Horribly Oscillating Assbasket of Deliciousness
[/b]

Ben Shapiro

Quote from: The Johnny on August 13, 2013, 06:58:32 AM

It's like goths that don't take themselves seriously, I approve of this.

Wait you mean Hot Topic is doing it wrong?

Mesozoic Mister Nigel

"I'm guessing it was January 2007, a meeting in Bethesda, we got a bag of bees and just started smashing them on the desk," Charles Wick said. "It was very complicated."


Junkenstein

Quote from: Waffleman on August 13, 2013, 05:26:40 PM
Someone should send a discordant gang to the gathering next year!

Well volunteered.

Nine naked Men just walking down the road will cause a heap of trouble for all concerned.

LMNO

Some of those women seemed like very nice people.


To be fair, others gave me a fright. But that's any fanbase, right?

Cain

No.

All the women in the 50 Shades of Grey fanbase scare the shit out of me.

Cardinal Pizza Deliverance.

Quote from: Carlos Danger on August 13, 2013, 10:09:10 PM
No.

All the women in the 50 Shades of Grey fanbase scare the shit out of me.

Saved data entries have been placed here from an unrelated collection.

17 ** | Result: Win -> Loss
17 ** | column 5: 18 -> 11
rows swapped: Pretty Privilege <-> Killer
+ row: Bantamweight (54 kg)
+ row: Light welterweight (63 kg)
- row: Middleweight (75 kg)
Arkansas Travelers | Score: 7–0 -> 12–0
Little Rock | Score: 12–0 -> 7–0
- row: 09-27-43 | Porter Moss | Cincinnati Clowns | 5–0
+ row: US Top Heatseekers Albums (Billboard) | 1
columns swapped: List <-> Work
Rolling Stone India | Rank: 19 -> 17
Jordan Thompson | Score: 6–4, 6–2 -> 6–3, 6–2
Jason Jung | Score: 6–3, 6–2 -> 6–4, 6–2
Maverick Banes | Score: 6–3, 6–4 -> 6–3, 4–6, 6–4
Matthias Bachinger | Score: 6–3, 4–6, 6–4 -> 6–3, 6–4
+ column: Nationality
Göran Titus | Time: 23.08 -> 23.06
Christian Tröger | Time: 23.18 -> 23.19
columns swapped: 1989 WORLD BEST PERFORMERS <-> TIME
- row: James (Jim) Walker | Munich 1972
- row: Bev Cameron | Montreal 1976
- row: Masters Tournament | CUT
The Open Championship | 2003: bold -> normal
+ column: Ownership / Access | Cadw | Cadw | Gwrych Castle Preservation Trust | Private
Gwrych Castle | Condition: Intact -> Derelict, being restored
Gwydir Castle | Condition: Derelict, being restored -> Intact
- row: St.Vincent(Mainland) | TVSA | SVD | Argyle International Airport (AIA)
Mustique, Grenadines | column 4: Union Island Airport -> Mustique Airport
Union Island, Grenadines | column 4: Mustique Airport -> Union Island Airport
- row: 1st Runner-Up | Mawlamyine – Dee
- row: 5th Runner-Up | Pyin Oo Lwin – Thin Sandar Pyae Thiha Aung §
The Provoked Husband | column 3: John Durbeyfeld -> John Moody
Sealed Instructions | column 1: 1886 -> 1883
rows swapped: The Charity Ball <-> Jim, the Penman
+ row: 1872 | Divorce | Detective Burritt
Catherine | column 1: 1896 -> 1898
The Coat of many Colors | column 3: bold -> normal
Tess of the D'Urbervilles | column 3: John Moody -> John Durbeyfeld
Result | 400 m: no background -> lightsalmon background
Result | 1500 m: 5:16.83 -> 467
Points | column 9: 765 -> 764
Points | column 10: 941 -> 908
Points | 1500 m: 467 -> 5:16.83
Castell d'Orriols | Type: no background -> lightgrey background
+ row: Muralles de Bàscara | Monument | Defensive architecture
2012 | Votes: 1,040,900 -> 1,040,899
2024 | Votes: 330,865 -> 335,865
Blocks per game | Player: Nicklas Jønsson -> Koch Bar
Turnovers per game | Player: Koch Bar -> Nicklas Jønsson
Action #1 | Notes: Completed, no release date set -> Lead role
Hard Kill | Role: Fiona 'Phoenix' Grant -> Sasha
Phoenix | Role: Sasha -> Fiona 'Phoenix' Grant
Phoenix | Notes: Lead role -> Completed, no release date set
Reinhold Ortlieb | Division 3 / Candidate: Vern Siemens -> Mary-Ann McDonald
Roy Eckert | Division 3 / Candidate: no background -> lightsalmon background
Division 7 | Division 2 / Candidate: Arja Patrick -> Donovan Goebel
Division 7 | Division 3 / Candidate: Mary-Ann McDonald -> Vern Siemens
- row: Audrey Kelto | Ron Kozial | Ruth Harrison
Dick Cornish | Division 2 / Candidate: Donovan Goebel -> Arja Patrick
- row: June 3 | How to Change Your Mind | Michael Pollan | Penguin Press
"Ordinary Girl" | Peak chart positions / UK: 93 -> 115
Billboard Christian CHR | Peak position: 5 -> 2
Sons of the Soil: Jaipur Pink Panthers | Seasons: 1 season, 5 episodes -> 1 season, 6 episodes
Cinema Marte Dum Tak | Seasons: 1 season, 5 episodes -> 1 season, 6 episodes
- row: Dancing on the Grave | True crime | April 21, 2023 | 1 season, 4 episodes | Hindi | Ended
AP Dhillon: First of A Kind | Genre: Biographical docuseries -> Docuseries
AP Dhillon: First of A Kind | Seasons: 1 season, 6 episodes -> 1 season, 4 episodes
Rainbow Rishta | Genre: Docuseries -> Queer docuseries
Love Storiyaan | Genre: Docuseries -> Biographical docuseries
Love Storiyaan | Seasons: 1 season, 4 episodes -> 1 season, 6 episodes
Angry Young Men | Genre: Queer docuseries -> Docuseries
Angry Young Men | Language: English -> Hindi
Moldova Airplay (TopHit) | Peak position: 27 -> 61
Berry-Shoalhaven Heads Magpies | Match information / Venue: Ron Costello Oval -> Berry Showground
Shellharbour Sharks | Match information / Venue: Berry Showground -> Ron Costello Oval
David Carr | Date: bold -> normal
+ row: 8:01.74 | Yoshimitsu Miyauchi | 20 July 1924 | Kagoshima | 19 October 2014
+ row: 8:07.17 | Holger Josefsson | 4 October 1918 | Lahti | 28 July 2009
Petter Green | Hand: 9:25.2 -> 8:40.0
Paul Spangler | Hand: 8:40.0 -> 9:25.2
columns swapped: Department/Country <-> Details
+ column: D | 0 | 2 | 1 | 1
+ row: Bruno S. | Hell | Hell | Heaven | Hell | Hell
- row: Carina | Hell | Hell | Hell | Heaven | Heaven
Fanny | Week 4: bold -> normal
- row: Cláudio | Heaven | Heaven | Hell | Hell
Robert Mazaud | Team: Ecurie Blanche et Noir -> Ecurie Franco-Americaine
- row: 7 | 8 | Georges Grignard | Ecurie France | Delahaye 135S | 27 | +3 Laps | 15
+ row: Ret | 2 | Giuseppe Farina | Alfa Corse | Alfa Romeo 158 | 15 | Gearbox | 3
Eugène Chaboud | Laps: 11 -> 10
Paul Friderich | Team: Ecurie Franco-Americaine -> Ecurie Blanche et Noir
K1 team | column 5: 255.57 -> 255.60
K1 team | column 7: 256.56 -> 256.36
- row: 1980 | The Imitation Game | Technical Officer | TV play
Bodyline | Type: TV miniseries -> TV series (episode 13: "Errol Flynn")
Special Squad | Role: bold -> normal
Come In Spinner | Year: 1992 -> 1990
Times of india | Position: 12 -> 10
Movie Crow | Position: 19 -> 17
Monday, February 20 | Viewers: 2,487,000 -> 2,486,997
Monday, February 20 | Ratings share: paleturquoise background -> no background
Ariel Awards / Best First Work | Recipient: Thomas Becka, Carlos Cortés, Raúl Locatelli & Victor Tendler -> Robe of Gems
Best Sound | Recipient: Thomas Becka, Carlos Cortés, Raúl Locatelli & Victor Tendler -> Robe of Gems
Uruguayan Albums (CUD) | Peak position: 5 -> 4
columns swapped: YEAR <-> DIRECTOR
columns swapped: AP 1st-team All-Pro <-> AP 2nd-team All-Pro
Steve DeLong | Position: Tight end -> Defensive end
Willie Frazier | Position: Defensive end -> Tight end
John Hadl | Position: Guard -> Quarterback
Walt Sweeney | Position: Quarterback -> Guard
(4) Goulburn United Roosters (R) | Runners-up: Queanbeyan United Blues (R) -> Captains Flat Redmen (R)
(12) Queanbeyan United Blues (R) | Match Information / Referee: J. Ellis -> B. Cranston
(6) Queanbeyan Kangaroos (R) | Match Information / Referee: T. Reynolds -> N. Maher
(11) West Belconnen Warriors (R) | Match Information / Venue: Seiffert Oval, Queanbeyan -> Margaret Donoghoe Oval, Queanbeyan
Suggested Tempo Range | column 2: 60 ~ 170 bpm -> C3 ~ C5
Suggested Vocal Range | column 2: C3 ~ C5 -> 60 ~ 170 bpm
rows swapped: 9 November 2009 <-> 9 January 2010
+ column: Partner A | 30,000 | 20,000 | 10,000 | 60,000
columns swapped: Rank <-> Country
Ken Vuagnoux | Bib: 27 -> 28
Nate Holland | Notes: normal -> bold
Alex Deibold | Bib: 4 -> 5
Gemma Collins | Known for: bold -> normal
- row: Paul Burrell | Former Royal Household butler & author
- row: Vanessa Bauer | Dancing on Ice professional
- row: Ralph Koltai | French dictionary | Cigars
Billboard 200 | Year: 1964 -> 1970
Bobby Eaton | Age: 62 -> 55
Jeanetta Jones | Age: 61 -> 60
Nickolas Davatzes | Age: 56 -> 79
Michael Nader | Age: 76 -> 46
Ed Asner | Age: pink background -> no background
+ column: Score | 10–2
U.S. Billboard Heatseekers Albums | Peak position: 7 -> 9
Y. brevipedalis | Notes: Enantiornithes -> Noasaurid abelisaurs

You haven't lived until you've seen blue-haired grannies asking the clerk at B&N where the nearest store is that sells the kind of rope used in the book.
Weevil-Infested Badfun Wrongsex Referee From The 9th Earth
Slick and Deranged Wombat of Manhood Questioning
Hulking Dormouse of Lust and DESPAIR™
Gatling Geyser of Rainbow AIDS

"The only way we can ever change anything is to look in the mirror and find no enemy." - Akala  'Find No Enemy'.

Pope Pixie Pickle

Quote from: Carlos Danger on August 13, 2013, 10:09:10 PM
No.

All the women in the 50 Shades of Grey fanbase scare the shit out of me.

OH MY GOD CHRISTIAN GREY IS SUCH AN ASSHOLE.

the 50 Shades fandom scares me. They are basically lusting after an abusive and controlling asshole.


Cain

Well it's essentially (ie; literally) the same as the Twilight fandom, only for people who lack the imagination for a teenage 100 year old virgin sparkly vampire.